Much of this has led me to think about whether or not esoteric theology is beneficial for the church, or only for the inflated egos that dabble in it. To be sure, many complex terms refer to very simple literal concepts. Soteriology, for example, is nothing more than the study of Christ's salvation. Similarly, cessationism simply refers to the belief that the sign gifts of the apostolic age have ceased. There are, however, realms of theology where concepts are not as simple and incur much more speculation than biblical exegesis.
Take the debate of supralapsarianism and infralapsarianism, for example.
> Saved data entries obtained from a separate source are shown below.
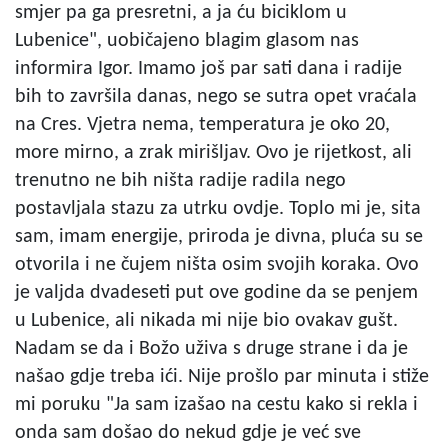
smjer pa ga presretni, a ja ću biciklom u
Lubenice", uobičajeno blagim glasom nas
informira Igor. Imamo još par sati dana i radije
bih to završila danas, nego se sutra opet vraćala
na Cres. Vjetra nema, temperatura je oko 20,
more mirno, a zrak mirišljav. Ovo je rijetkost, ali
trenutno ne bih ništa radije radila nego
postavljala stazu za utrku ovdje. Toplo mi je, sita
sam, imam energije, priroda je divna, pluća su se
otvorila i ne čujem ništa osim svojih koraka. Ovo
je valjda dvadeseti put ove godine da se penjem
u Lubenice, ali nikada mi nije bio ovakav gušt.
Nadam se da i Božo uživa s druge strane i da je
našao gdje treba ići. Nije prošlo par minuta i stiže
mi poruku "Ja sam izašao na cestu kako si rekla i
onda sam došao do nekud gdje je već sve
While it, at its simplest, aims to discover how God logically decreed the order of predestination in relation to the fall of man, there has been far more enormous effort, not on properly exegeting biblical truth, but speculating as to the workings of the mind of God. While some will argue that it is a most important doctrinal debate, others may see it as a trivial and fruitless exercise, aimed only at attempting to comprehend the mysteries of God which have been deliberately withheld from us.
Ultimately, where do we draw the line between being learned scholars of God's word and being egotistic wordy theologians? An insightful post from Michigan pastor Bruce Buchanan addresses the point (in response to supralapsarianism vs. infralapsarianism):
Reformed Theology is "rigorous," that is, it presses the hard questions and seeks the clearest Scriptural answers, and receives that teaching submissively no matter how much the response challenges the natural (i.e. fallen) mind. Most people who reject, say, the doctrine of predestination don't do so because it isn't biblical (after all, the plain term is part of the text); but because they don't LIKE the facts or implications of the doctrine, and *voila* it must not be true (because, heaven knows if I don't LIKE something, it must not be so...).
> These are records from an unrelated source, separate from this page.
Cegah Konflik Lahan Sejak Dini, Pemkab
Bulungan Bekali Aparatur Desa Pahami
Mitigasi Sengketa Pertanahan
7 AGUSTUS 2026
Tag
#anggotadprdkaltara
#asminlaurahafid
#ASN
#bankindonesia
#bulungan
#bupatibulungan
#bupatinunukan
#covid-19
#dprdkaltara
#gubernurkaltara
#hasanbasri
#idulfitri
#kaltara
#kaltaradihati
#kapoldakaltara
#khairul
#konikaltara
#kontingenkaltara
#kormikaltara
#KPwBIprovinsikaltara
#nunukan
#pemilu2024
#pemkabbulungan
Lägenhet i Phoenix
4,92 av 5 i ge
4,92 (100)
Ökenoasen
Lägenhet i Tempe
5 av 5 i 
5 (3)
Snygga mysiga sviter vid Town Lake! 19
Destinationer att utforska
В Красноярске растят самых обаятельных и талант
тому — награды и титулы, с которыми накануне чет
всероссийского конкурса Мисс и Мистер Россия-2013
But RT in its truest form has always had sufficient room to admit the limits of theology. Just because a question can be raised, thought about in relation to biblical data, and an answer offered, does not mean that a black-and-white, "rigorous" answer is available. The answer given may be "tentative," and must be "tentative" perhaps forever. How unfortunate, therefore, if the "tentative" answer is turned into a test of orthodoxy, or hardens into the "correct" answer for a given "camp" within RT. This is the objection that I believe stands behind Dabney's wistful observation that the energy expended in fighting for the "truth" of the matter is largely futile.
The infra/supra answers are essentially two ways of approaching the same question: one more "historical" (infralapsarian), the other more "logical" (supralapsarian). An argument over which of these is "better" isn't necessarily faulty, until it becomes abusive. If "logic" succeeds in marginalizing "history" as insignificant, it is a Pyrrhic victory of abstraction over creation. "History" has concrete lessons for airy constructs. If "history" marginalizes "logic," it likewise sacrifices the benefit that the Present or Future has in "informing," "judging," or "ordering" the Past. Both notions divided against one another are "linear" in their approach. But the subject with which both are interested (the mind of God) is not linear but whole (or omnidimensional), and defies human limits.
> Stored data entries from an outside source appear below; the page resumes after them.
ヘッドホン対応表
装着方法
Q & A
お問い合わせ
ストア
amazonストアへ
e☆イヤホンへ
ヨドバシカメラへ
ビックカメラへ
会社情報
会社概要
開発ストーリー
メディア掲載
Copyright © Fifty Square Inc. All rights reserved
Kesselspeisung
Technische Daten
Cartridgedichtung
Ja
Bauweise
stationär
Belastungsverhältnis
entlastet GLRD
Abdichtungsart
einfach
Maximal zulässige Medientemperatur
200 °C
God accommodates his revelation to man, and his creaturely limitations. Therefore, it is possible to build sound and reliable theological constructions from the materials of special revelation, linear concepts slowly building a "whole" edifice, or a "whole" revelation: "For it is precept upon precept, precept upon precept, line upon line, line upon line, here a little, there a little," Is.28:10. This is the way we gain true understanding.
But on some questions we are left (again, maybe everlastingly) with a "Heisenberg principle" or a "wave/particle conundrum" (see a physics textbook), but in the realm of theology. And why should this be "bad"? It imposes a lesson on us that we must stop at the bounds God sets for us, and not travel beyond them. In the end, the infra/supra debate ought to be a lesson in humility.